[TO-DO ITEM]
Format every nonblank line of the entries below as one numbered list, skipping all blank lines.

DATA FOR THE TASK Start Marker

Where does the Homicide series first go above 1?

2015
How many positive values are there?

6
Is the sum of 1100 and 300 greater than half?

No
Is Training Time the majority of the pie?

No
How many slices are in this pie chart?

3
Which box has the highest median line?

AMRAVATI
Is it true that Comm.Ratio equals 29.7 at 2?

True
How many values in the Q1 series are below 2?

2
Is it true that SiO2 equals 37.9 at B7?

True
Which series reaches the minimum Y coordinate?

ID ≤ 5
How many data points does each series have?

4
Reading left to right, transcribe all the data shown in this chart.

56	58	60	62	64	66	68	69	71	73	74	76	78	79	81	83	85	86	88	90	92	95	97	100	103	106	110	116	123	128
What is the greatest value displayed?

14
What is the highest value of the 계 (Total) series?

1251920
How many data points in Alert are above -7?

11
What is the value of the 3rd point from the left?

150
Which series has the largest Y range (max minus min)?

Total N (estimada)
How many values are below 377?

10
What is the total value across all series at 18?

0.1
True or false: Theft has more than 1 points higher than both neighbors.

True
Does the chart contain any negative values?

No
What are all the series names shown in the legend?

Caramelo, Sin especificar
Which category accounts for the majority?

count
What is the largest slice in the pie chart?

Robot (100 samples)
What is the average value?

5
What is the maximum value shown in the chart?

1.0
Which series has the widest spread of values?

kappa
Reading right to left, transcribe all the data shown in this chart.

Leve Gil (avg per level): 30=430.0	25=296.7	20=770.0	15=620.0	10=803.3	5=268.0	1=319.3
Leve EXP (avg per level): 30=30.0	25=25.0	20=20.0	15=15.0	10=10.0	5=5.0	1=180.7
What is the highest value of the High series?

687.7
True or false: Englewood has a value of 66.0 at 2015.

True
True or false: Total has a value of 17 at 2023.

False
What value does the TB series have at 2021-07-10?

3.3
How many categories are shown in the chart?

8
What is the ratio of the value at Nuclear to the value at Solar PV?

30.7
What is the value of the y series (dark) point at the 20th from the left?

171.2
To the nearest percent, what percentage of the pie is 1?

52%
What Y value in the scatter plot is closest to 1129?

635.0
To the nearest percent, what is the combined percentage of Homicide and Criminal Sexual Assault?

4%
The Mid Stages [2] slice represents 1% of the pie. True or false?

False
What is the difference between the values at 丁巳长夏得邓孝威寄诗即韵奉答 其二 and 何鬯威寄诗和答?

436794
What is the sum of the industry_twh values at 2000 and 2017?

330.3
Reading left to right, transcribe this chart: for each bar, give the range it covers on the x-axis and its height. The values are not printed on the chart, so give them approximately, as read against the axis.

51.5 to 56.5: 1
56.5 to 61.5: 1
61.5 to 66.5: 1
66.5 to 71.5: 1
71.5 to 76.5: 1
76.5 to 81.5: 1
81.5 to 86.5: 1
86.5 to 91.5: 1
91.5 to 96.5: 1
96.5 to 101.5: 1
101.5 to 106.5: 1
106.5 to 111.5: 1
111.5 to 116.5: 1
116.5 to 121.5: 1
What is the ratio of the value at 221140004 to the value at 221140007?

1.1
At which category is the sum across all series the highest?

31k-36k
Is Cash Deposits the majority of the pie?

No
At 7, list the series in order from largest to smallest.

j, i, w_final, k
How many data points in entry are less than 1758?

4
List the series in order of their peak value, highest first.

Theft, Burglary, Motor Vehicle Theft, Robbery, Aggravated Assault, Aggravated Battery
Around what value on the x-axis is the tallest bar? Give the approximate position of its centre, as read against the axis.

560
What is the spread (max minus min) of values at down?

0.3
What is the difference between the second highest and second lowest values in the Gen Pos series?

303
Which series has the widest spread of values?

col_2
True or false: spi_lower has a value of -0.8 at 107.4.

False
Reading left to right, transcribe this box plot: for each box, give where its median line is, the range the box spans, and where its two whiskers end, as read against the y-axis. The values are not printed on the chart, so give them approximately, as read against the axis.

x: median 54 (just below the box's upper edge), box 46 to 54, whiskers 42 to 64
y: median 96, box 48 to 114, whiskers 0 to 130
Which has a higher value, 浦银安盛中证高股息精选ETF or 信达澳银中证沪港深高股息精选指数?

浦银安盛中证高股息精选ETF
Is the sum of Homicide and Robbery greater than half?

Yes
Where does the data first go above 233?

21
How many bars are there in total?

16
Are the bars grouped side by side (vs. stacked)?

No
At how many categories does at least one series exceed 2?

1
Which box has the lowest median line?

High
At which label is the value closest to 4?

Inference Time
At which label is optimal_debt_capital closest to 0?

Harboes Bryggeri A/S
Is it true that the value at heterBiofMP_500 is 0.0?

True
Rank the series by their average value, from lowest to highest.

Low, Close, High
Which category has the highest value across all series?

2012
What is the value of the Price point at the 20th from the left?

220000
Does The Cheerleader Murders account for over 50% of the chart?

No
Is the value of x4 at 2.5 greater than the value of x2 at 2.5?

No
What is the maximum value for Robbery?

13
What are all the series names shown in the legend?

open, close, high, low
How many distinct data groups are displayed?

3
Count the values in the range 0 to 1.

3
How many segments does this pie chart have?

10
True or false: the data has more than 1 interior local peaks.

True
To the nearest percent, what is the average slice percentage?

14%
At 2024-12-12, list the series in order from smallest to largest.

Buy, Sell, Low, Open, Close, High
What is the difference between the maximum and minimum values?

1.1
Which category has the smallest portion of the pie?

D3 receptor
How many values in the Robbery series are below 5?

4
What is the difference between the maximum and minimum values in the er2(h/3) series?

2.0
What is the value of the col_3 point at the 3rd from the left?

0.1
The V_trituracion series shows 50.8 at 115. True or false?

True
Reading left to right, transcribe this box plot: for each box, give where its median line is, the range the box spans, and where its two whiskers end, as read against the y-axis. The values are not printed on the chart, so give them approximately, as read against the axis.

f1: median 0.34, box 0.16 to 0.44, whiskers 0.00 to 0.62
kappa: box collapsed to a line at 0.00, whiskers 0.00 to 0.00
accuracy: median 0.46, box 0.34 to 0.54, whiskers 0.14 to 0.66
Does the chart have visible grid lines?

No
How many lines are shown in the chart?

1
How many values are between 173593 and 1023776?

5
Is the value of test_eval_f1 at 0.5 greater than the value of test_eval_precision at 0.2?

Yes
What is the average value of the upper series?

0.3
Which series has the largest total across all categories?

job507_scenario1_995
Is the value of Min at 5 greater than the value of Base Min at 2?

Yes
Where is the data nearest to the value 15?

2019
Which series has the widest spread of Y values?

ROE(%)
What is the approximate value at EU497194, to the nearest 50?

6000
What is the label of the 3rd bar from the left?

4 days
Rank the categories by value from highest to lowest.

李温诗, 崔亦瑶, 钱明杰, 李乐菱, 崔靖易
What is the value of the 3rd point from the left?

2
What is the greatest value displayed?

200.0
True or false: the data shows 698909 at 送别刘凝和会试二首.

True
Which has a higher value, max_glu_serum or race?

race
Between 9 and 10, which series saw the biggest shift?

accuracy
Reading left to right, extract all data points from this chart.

DATA FOR THE TASK End Marker

[YOUR SOLUTION]
1. Where does the Homicide series first go above 1?
2. 2015
3. How many positive values are there?
4. 6
5. Is the sum of 1100 and 300 greater than half?
6. No
7. Is Training Time the majority of the pie?
8. No
9. How many slices are in this pie chart?
10. 3
11. Which box has the highest median line?
12. AMRAVATI
13. Is it true that Comm.Ratio equals 29.7 at 2?
14. True
15. How many values in the Q1 series are below 2?
16. 2
17. Is it true that SiO2 equals 37.9 at B7?
18. True
19. Which series reaches the minimum Y coordinate?
20. ID ≤ 5
21. How many data points does each series have?
22. 4
23. Reading left to right, transcribe all the data shown in this chart.
24. 56	58	60	62	64	66	68	69	71	73	74	76	78	79	81	83	85	86	88	90	92	95	97	100	103	106	110	116	123	128
25. What is the greatest value displayed?
26. 14
27. What is the highest value of the 계 (Total) series?
28. 1251920
29. How many data points in Alert are above -7?
30. 11
31. What is the value of the 3rd point from the left?
32. 150
33. Which series has the largest Y range (max minus min)?
34. Total N (estimada)
35. How many values are below 377?
36. 10
37. What is the total value across all series at 18?
38. 0.1
39. True or false: Theft has more than 1 points higher than both neighbors.
40. True
41. Does the chart contain any negative values?
42. No
43. What are all the series names shown in the legend?
44. Caramelo, Sin especificar
45. Which category accounts for the majority?
46. count
47. What is the largest slice in the pie chart?
48. Robot (100 samples)
49. What is the average value?
50. 5
51. What is the maximum value shown in the chart?
52. 1.0
53. Which series has the widest spread of values?
54. kappa
55. Reading right to left, transcribe all the data shown in this chart.
56. Leve Gil (avg per level): 30=430.0	25=296.7	20=770.0	15=620.0	10=803.3	5=268.0	1=319.3
57. Leve EXP (avg per level): 30=30.0	25=25.0	20=20.0	15=15.0	10=10.0	5=5.0	1=180.7
58. What is the highest value of the High series?
59. 687.7
60. True or false: Englewood has a value of 66.0 at 2015.
61. True
62. True or false: Total has a value of 17 at 2023.
63. False
64. What value does the TB series have at 2021-07-10?
65. 3.3
66. How many categories are shown in the chart?
67. 8
68. What is the ratio of the value at Nuclear to the value at Solar PV?
69. 30.7
70. What is the value of the y series (dark) point at the 20th from the left?
71. 171.2
72. To the nearest percent, what percentage of the pie is 1?
73. 52%
74. What Y value in the scatter plot is closest to 1129?
75. 635.0
76. To the nearest percent, what is the combined percentage of Homicide and Criminal Sexual Assault?
77. 4%
78. The Mid Stages [2] slice represents 1% of the pie. True or false?
79. False
80. What is the difference between the values at 丁巳长夏得邓孝威寄诗即韵奉答 其二 and 何鬯威寄诗和答?
81. 436794
82. What is the sum of the industry_twh values at 2000 and 2017?
83. 330.3
84. Reading left to right, transcribe this chart: for each bar, give the range it covers on the x-axis and its height. The values are not printed on the chart, so give them approximately, as read against the axis.
85. 51.5 to 56.5: 1
86. 56.5 to 61.5: 1
87. 61.5 to 66.5: 1
88. 66.5 to 71.5: 1
89. 71.5 to 76.5: 1
90. 76.5 to 81.5: 1
91. 81.5 to 86.5: 1
92. 86.5 to 91.5: 1
93. 91.5 to 96.5: 1
94. 96.5 to 101.5: 1
95. 101.5 to 106.5: 1
96. 106.5 to 111.5: 1
97. 111.5 to 116.5: 1
98. 116.5 to 121.5: 1
99. What is the ratio of the value at 221140004 to the value at 221140007?
100. 1.1
101. At which category is the sum across all series the highest?
102. 31k-36k
103. Is Cash Deposits the majority of the pie?
104. No
105. At 7, list the series in order from largest to smallest.
106. j, i, w_final, k
107. How many data points in entry are less than 1758?
108. 4
109. List the series in order of their peak value, highest first.
110. Theft, Burglary, Motor Vehicle Theft, Robbery, Aggravated Assault, Aggravated Battery
111. Around what value on the x-axis is the tallest bar? Give the approximate position of its centre, as read against the axis.
112. 560
113. What is the spread (max minus min) of values at down?
114. 0.3
115. What is the difference between the second highest and second lowest values in the Gen Pos series?
116. 303
117. Which series has the widest spread of values?
118. col_2
119. True or false: spi_lower has a value of -0.8 at 107.4.
120. False
121. Reading left to right, transcribe this box plot: for each box, give where its median line is, the range the box spans, and where its two whiskers end, as read against the y-axis. The values are not printed on the chart, so give them approximately, as read against the axis.
122. x: median 54 (just below the box's upper edge), box 46 to 54, whiskers 42 to 64
123. y: median 96, box 48 to 114, whiskers 0 to 130
124. Which has a higher value, 浦银安盛中证高股息精选ETF or 信达澳银中证沪港深高股息精选指数?
125. 浦银安盛中证高股息精选ETF
126. Is the sum of Homicide and Robbery greater than half?
127. Yes
128. Where does the data first go above 233?
129. 21
130. How many bars are there in total?
131. 16
132. Are the bars grouped side by side (vs. stacked)?
133. No
134. At how many categories does at least one series exceed 2?
135. 1
136. Which box has the lowest median line?
137. High
138. At which label is the value closest to 4?
139. Inference Time
140. At which label is optimal_debt_capital closest to 0?
141. Harboes Bryggeri A/S
142. Is it true that the value at heterBiofMP_500 is 0.0?
143. True
144. Rank the series by their average value, from lowest to highest.
145. Low, Close, High
146. Which category has the highest value across all series?
147. 2012
148. What is the value of the Price point at the 20th from the left?
149. 220000
150. Does The Cheerleader Murders account for over 50% of the chart?
151. No
152. Is the value of x4 at 2.5 greater than the value of x2 at 2.5?
153. No
154. What is the maximum value for Robbery?
155. 13
156. What are all the series names shown in the legend?
157. open, close, high, low
158. How many distinct data groups are displayed?
159. 3
160. Count the values in the range 0 to 1.
161. 3
162. How many segments does this pie chart have?
163. 10
164. True or false: the data has more than 1 interior local peaks.
165. True
166. To the nearest percent, what is the average slice percentage?
167. 14%
168. At 2024-12-12, list the series in order from smallest to largest.
169. Buy, Sell, Low, Open, Close, High
170. What is the difference between the maximum and minimum values?
171. 1.1
172. Which category has the smallest portion of the pie?
173. D3 receptor
174. How many values in the Robbery series are below 5?
175. 4
176. What is the difference between the maximum and minimum values in the er2(h/3) series?
177. 2.0
178. What is the value of the col_3 point at the 3rd from the left?
179. 0.1
180. The V_trituracion series shows 50.8 at 115. True or false?
181. True
182. Reading left to right, transcribe this box plot: for each box, give where its median line is, the range the box spans, and where its two whiskers end, as read against the y-axis. The values are not printed on the chart, so give them approximately, as read against the axis.
183. f1: median 0.34, box 0.16 to 0.44, whiskers 0.00 to 0.62
184. kappa: box collapsed to a line at 0.00, whiskers 0.00 to 0.00
185. accuracy: median 0.46, box 0.34 to 0.54, whiskers 0.14 to 0.66
186. Does the chart have visible grid lines?
187. No
188. How many lines are shown in the chart?
189. 1
190. How many values are between 173593 and 1023776?
191. 5
192. Is the value of test_eval_f1 at 0.5 greater than the value of test_eval_precision at 0.2?
193. Yes
194. What is the average value of the upper series?
195. 0.3
196. Which series has the largest total across all categories?
197. job507_scenario1_995
198. Is the value of Min at 5 greater than the value of Base Min at 2?
199. Yes
200. Where is the data nearest to the value 15?
201. 2019
202. Which series has the widest spread of Y values?
203. ROE(%)
204. What is the approximate value at EU497194, to the nearest 50?
205. 6000
206. What is the label of the 3rd bar from the left?
207. 4 days
208. Rank the categories by value from highest to lowest.
209. 李温诗, 崔亦瑶, 钱明杰, 李乐菱, 崔靖易
210. What is the value of the 3rd point from the left?
211. 2
212. What is the greatest value displayed?
213. 200.0
214. True or false: the data shows 698909 at 送别刘凝和会试二首.
215. True
216. Which has a higher value, max_glu_serum or race?
217. race
218. Between 9 and 10, which series saw the biggest shift?
219. accuracy
220. Reading left to right, extract all data points from this chart.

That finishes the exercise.